Desenredo


Por Ana Roman

 

Museus e coleções de arte têm histórias para além daquelas que se inscrevem nos trabalhos em si. Conta-se, por exemplo, que o Hermitage, maior museu da Rússia, foi esvaziado às pressas durante a Segunda Guerra Mundial. Foram registrados, em fotografias da época, somente molduras apoiadas pelas paredes do espaço físico da instituição. Em uma perspectiva anímica, poderíamos afirmar que essa aventura foi incorporada à memória destas obras.

Desenredo é uma instalação que reúne fotografias realizadas por Isis Gasparini ao longo dos anos 2014 e 2023. Nelas, identifica-se um dos principais núcleos de interesse da artista: o espaço museológico, seus dispositivos expográficos e a maneira pela qual o olhar [e o corpo] do espectador são mobilizados nas exposições. Gasparini interroga-se sobre quais são as coreografias possíveis para os corpos nestes espaços.

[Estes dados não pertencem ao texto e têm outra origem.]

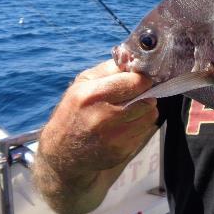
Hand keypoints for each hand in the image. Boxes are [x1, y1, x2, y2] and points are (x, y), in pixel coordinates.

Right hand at [34, 60, 156, 213]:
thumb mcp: (82, 84)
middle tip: (136, 96)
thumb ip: (110, 68)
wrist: (63, 154)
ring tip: (128, 112)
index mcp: (92, 94)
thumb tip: (134, 59)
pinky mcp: (122, 151)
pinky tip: (124, 127)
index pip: (136, 82)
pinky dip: (139, 127)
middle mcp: (103, 117)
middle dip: (146, 95)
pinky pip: (145, 132)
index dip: (142, 79)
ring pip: (150, 116)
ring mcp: (114, 137)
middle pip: (148, 99)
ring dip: (144, 112)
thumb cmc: (74, 112)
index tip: (140, 80)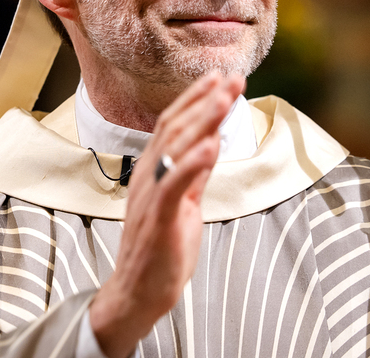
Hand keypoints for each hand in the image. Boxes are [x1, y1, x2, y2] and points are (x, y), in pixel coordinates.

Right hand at [89, 72, 243, 357]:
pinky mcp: (158, 217)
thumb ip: (195, 173)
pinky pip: (174, 183)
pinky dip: (193, 162)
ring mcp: (151, 194)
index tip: (222, 77)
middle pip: (176, 126)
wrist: (137, 292)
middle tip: (232, 77)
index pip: (174, 123)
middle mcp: (148, 174)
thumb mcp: (185, 203)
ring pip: (175, 147)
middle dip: (206, 99)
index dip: (197, 97)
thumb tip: (213, 142)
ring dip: (202, 120)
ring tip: (224, 98)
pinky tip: (212, 144)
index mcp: (153, 169)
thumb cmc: (161, 249)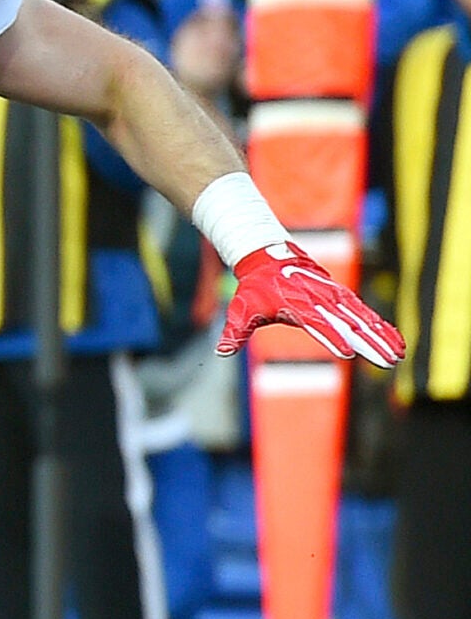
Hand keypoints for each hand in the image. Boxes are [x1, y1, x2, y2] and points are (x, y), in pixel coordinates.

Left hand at [219, 242, 403, 366]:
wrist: (269, 257)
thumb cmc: (255, 288)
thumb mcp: (242, 309)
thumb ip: (235, 331)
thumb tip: (221, 351)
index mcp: (298, 305)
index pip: (318, 323)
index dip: (332, 337)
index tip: (348, 352)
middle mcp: (320, 301)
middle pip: (348, 324)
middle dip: (369, 343)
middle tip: (387, 361)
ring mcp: (335, 298)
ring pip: (363, 320)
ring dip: (382, 337)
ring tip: (398, 355)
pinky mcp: (342, 298)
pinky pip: (366, 314)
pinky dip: (382, 327)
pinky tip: (398, 342)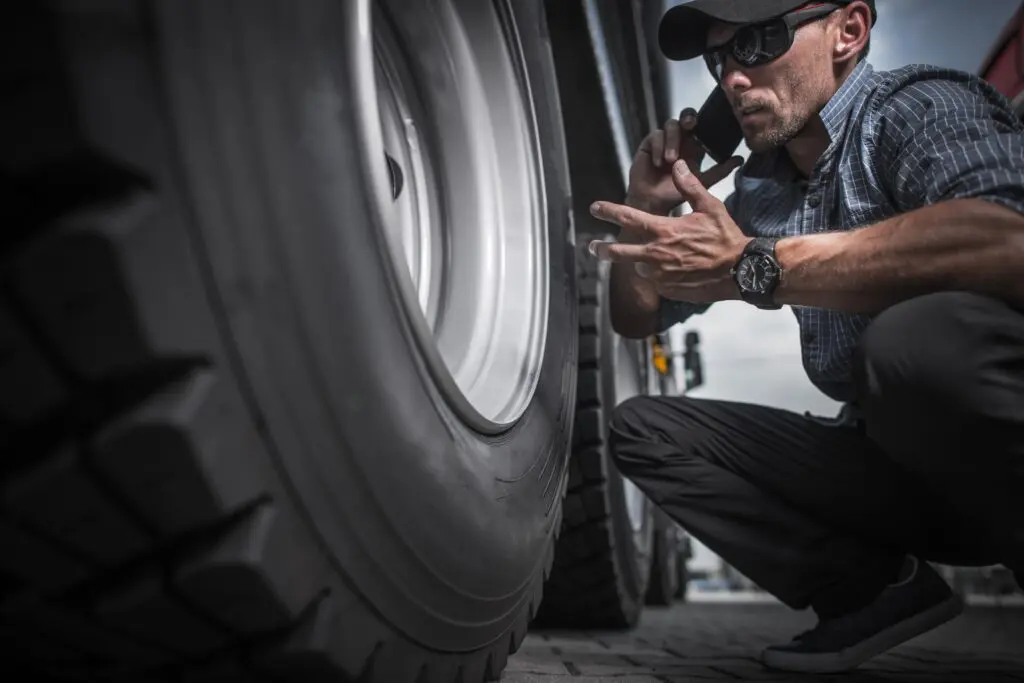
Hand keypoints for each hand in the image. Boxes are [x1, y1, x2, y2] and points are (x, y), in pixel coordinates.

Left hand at [589, 159, 751, 303]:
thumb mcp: (710, 207)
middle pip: (619, 253)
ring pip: (640, 267)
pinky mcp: (667, 290)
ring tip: (659, 258)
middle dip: (602, 249)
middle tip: (592, 247)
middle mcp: (656, 255)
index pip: (628, 218)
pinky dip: (660, 275)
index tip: (594, 207)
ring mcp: (661, 275)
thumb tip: (677, 164)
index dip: (608, 211)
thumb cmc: (726, 238)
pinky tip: (675, 270)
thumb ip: (689, 186)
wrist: (740, 272)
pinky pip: (656, 281)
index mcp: (663, 231)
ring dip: (643, 262)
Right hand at [627, 107, 742, 216]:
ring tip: (671, 160)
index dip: (705, 121)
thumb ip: (720, 171)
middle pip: (685, 117)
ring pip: (670, 125)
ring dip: (672, 140)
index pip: (701, 126)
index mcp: (694, 147)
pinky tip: (658, 163)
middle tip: (690, 125)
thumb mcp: (703, 182)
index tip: (709, 126)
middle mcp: (679, 140)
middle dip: (688, 117)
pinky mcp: (649, 145)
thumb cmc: (676, 194)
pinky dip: (658, 148)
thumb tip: (740, 159)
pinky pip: (655, 136)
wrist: (653, 205)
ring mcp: (664, 141)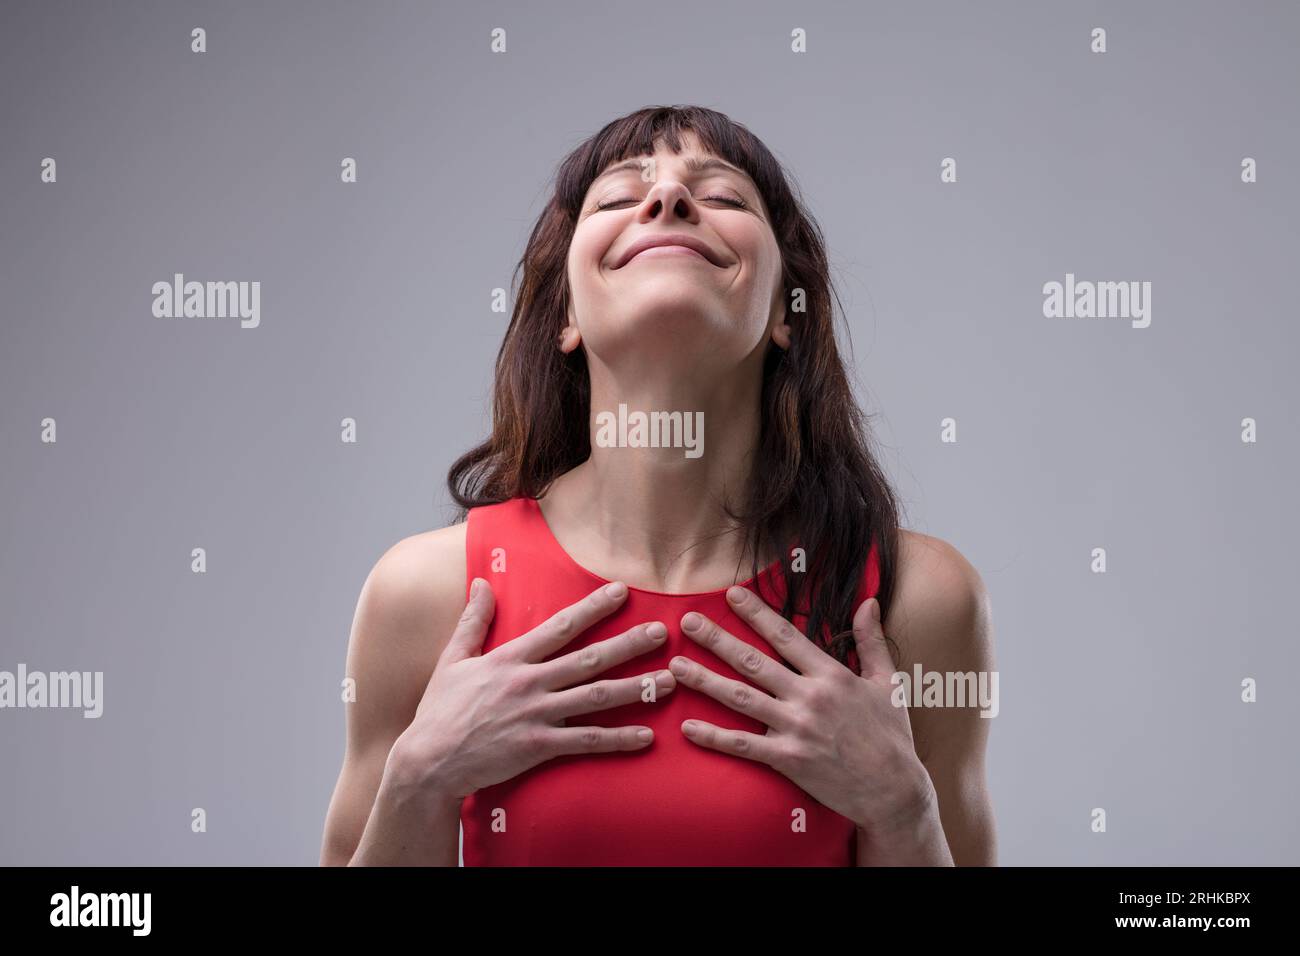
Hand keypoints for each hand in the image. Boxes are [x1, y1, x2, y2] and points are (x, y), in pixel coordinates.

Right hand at [388, 578, 676, 800]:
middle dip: (629, 644)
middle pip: (589, 658)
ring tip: (670, 681)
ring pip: (596, 697)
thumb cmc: (439, 711)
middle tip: (662, 633)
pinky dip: (618, 739)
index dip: (593, 608)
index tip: (621, 591)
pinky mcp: (538, 747)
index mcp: (510, 658)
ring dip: (637, 689)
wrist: (428, 761)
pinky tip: (647, 736)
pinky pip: (586, 741)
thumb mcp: (453, 659)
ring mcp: (536, 715)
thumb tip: (482, 583)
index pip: (560, 626)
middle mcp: (529, 683)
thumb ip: (472, 621)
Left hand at [670, 585, 934, 836]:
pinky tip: (688, 727)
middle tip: (687, 621)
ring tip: (676, 666)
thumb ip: (871, 640)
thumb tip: (869, 601)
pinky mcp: (788, 760)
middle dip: (716, 639)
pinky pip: (743, 746)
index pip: (785, 636)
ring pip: (740, 699)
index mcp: (831, 675)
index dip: (756, 613)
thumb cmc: (892, 736)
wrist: (895, 791)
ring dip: (705, 681)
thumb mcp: (889, 682)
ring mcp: (796, 729)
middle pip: (753, 662)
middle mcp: (809, 697)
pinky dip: (714, 737)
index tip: (731, 595)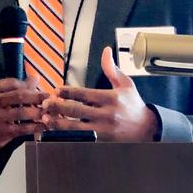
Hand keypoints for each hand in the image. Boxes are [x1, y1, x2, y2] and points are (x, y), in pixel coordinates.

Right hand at [0, 76, 47, 150]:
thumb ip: (13, 87)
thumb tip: (36, 78)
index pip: (11, 83)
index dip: (26, 85)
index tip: (38, 88)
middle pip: (17, 96)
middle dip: (36, 96)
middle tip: (49, 98)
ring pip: (21, 113)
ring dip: (38, 112)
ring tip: (49, 111)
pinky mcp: (1, 133)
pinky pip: (22, 129)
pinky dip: (35, 127)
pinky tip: (44, 125)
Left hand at [41, 46, 158, 140]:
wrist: (147, 129)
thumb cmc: (134, 105)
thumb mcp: (126, 84)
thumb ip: (111, 69)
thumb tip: (106, 50)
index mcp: (110, 98)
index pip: (83, 94)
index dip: (67, 92)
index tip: (56, 90)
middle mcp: (106, 114)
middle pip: (76, 110)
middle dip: (57, 106)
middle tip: (45, 103)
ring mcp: (103, 131)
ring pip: (75, 128)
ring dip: (58, 123)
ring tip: (46, 118)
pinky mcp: (101, 142)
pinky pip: (80, 140)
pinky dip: (67, 136)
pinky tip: (57, 133)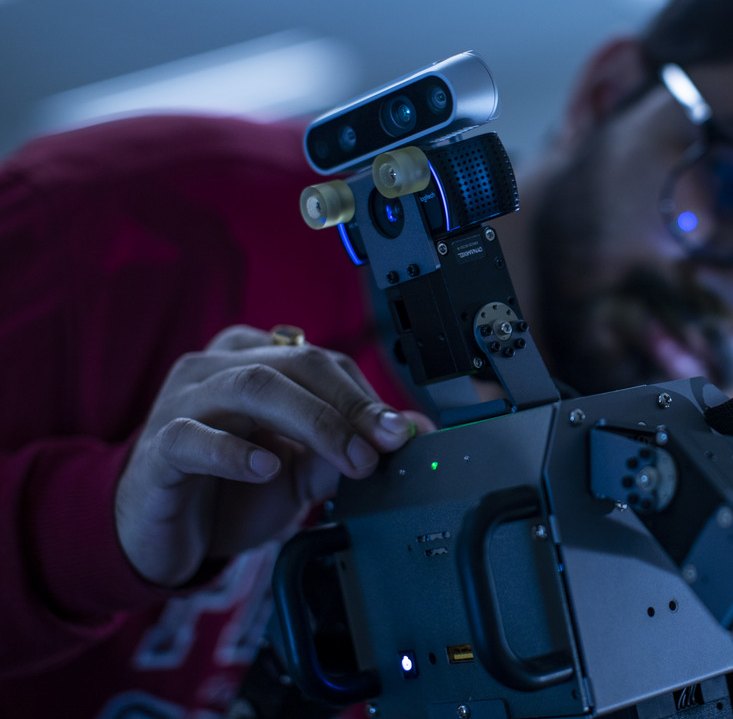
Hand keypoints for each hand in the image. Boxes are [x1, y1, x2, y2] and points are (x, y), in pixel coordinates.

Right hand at [115, 324, 433, 586]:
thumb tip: (411, 431)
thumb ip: (347, 448)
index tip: (399, 434)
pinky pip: (193, 437)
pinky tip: (266, 467)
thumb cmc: (230, 490)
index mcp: (253, 359)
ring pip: (251, 387)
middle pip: (294, 365)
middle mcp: (216, 370)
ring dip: (312, 421)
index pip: (322, 361)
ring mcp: (181, 403)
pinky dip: (234, 451)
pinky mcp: (157, 449)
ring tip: (349, 459)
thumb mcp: (300, 471)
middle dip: (348, 406)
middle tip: (383, 447)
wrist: (162, 536)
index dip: (365, 396)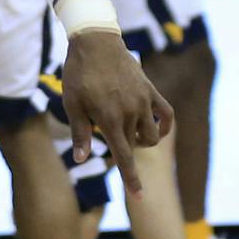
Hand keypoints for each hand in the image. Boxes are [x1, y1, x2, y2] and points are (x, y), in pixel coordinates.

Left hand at [60, 29, 172, 193]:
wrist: (95, 41)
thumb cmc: (78, 74)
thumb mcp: (72, 104)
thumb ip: (80, 134)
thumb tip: (81, 160)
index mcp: (109, 119)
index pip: (125, 157)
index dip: (132, 179)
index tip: (140, 197)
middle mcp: (131, 112)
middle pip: (137, 146)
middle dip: (126, 148)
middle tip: (107, 132)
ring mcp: (143, 101)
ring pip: (152, 134)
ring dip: (142, 139)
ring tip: (126, 130)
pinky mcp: (150, 90)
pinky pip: (166, 112)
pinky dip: (164, 124)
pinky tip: (156, 128)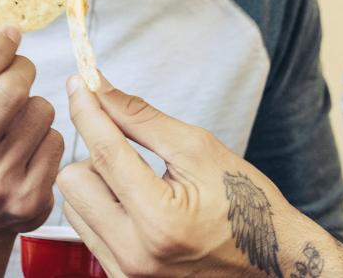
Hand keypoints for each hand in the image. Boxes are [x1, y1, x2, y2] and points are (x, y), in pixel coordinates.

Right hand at [0, 27, 63, 251]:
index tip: (10, 33)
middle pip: (11, 92)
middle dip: (21, 69)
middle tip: (20, 70)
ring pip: (41, 111)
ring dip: (35, 105)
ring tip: (19, 120)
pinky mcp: (30, 201)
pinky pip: (55, 140)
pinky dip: (46, 134)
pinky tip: (29, 149)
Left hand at [58, 72, 342, 277]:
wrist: (269, 258)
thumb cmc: (243, 201)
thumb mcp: (198, 149)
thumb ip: (141, 118)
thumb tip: (99, 89)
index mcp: (160, 219)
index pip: (105, 152)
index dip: (89, 111)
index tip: (79, 83)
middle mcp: (136, 254)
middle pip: (74, 181)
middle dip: (96, 155)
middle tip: (131, 153)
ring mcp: (126, 272)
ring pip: (73, 206)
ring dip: (96, 184)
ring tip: (138, 185)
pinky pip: (86, 230)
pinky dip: (101, 208)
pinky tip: (134, 206)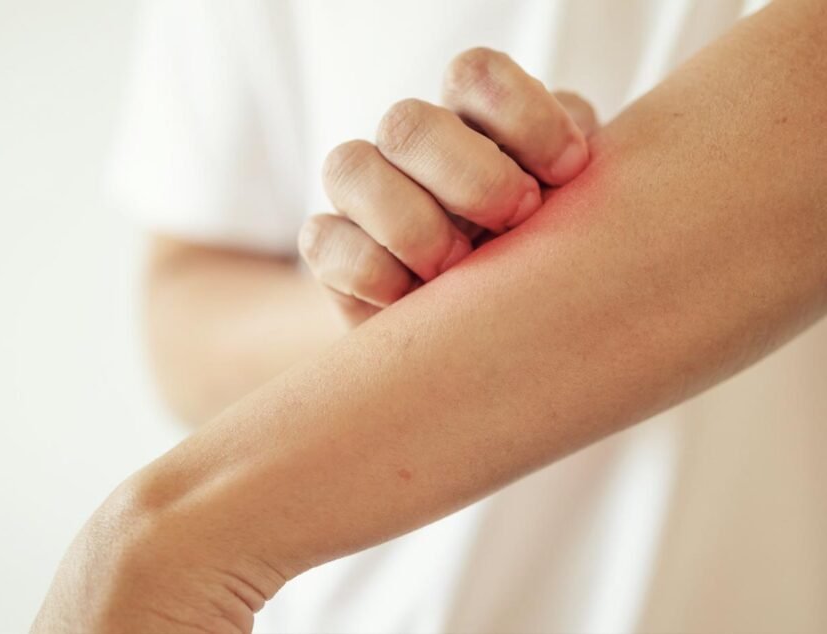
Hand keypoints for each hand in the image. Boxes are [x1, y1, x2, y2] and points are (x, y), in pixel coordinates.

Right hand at [299, 47, 596, 324]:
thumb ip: (573, 179)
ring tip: (456, 272)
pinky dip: (373, 272)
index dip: (524, 116)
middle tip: (514, 224)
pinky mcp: (331, 246)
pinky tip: (413, 301)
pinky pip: (323, 239)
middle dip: (471, 178)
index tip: (569, 173)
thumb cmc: (539, 264)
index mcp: (474, 122)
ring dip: (413, 226)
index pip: (476, 75)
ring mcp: (363, 192)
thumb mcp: (571, 214)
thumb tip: (573, 165)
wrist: (487, 333)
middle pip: (409, 122)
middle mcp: (412, 147)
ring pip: (350, 165)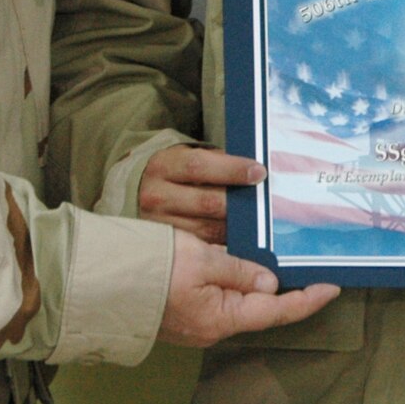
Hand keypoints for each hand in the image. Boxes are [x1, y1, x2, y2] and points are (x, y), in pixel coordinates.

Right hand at [138, 144, 263, 243]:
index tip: (259, 173)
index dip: (232, 169)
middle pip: (206, 202)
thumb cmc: (174, 172)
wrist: (137, 193)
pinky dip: (225, 245)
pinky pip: (202, 246)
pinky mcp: (167, 245)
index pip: (199, 166)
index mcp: (165, 166)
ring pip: (207, 230)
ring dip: (237, 228)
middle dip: (240, 204)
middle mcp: (157, 196)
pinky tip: (244, 241)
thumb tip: (256, 172)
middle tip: (267, 205)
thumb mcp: (187, 157)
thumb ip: (217, 163)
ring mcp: (159, 225)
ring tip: (261, 225)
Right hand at [155, 230, 337, 347]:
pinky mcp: (186, 312)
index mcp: (221, 318)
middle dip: (286, 289)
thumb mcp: (203, 260)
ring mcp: (198, 322)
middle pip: (261, 309)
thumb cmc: (152, 269)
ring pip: (240, 301)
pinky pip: (221, 297)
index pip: (277, 311)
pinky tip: (245, 262)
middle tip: (310, 266)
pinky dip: (237, 281)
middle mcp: (213, 327)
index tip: (332, 286)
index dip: (307, 299)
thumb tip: (270, 282)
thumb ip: (240, 270)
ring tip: (282, 260)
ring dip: (260, 282)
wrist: (101, 282)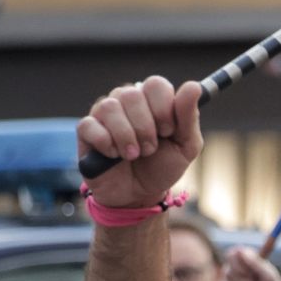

Ao mergulhar em seu acervo pessoal e contatar diversos colecionadores para compor esta retrospectiva, ela se deparou com a ação do tempo sobre a superfície de alguns dos trabalhos e com falta de informação sobre o paradeiro de outros. Na mostra, o visitante encontra obras cobertas por um fino tecido, outras estão contra a parede ou são apenas silhuetas retangulares: elas não deixaram de ser as imagens captadas pela artista, mas guardam, em sua camada mais exterior, a marca que rememora sua circulação. As imagens persistem como fantasmas e coreografam outras visualidades.

Nesta mostra, Isis nos questiona sobre as convenções predominantes para a apresentação da fotografia. Em Desenredo, o espectador é convidado a se movimentar diante da constelação de imagens: não há uma única forma de vê-las, nem existe uma hierarquia. Nesta montagem, a artista faz referência à ideia de democracia visual de Wolfgang Tillmans: cada espectador é convidado a criar uma notação que guiará a sua experiência entre os trabalhos.